__YOUR GOAL__: Reproduce only the lines that run from the line containing "Left hand at" to the end of the entries below, exactly as they stand.

(Beginning of DATA PROVIDED)

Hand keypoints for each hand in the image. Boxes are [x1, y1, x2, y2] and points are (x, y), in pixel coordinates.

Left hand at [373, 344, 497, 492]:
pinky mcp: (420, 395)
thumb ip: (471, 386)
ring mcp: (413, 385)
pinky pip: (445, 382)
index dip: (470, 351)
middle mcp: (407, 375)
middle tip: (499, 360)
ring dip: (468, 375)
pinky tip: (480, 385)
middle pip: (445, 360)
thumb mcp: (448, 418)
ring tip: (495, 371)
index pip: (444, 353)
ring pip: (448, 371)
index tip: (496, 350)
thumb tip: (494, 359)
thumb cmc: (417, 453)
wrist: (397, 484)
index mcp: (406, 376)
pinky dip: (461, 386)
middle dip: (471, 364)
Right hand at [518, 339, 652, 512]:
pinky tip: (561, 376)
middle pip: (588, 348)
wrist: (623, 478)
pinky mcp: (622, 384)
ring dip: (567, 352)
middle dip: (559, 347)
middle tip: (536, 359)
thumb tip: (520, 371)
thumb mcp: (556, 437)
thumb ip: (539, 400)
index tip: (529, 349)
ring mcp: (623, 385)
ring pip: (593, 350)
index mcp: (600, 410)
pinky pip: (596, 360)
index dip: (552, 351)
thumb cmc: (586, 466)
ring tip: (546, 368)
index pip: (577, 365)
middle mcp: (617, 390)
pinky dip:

(End of DATA PROVIDED)

__EXERCISE RESPONSE__:
Left hand at [373, 344, 497, 492]:
pinky mcp: (420, 395)
thumb ip: (471, 386)
ring mcp: (413, 385)
pinky pip: (445, 382)
index dip: (470, 351)
middle mcp: (407, 375)
middle tip: (499, 360)
ring dip: (468, 375)
pinky tip: (480, 385)
middle pip: (445, 360)
thumb mcp: (448, 418)
ring tip: (495, 371)
index pip: (444, 353)
ring pip: (448, 371)
index tip: (496, 350)
thumb tip: (494, 359)
thumb cmc: (417, 453)
wrist: (397, 484)
index mcp: (406, 376)
pinky dip: (461, 386)
middle dip: (471, 364)
Right hand at [518, 339, 652, 512]:
pinky tip: (561, 376)
middle pip: (588, 348)
wrist: (623, 478)
pinky mcp: (622, 384)
ring dip: (567, 352)
middle dip: (559, 347)
middle tip: (536, 359)
thumb tip: (520, 371)
thumb mcp: (556, 437)
thumb ip: (539, 400)
index tip: (529, 349)
ring mcp: (623, 385)
ring pip: (593, 350)
index mcp: (600, 410)
pinky pip: (596, 360)
index dip: (552, 351)
thumb cmc: (586, 466)
ring tip: (546, 368)
index pip: (577, 365)
middle mcp: (617, 390)
pinky dip:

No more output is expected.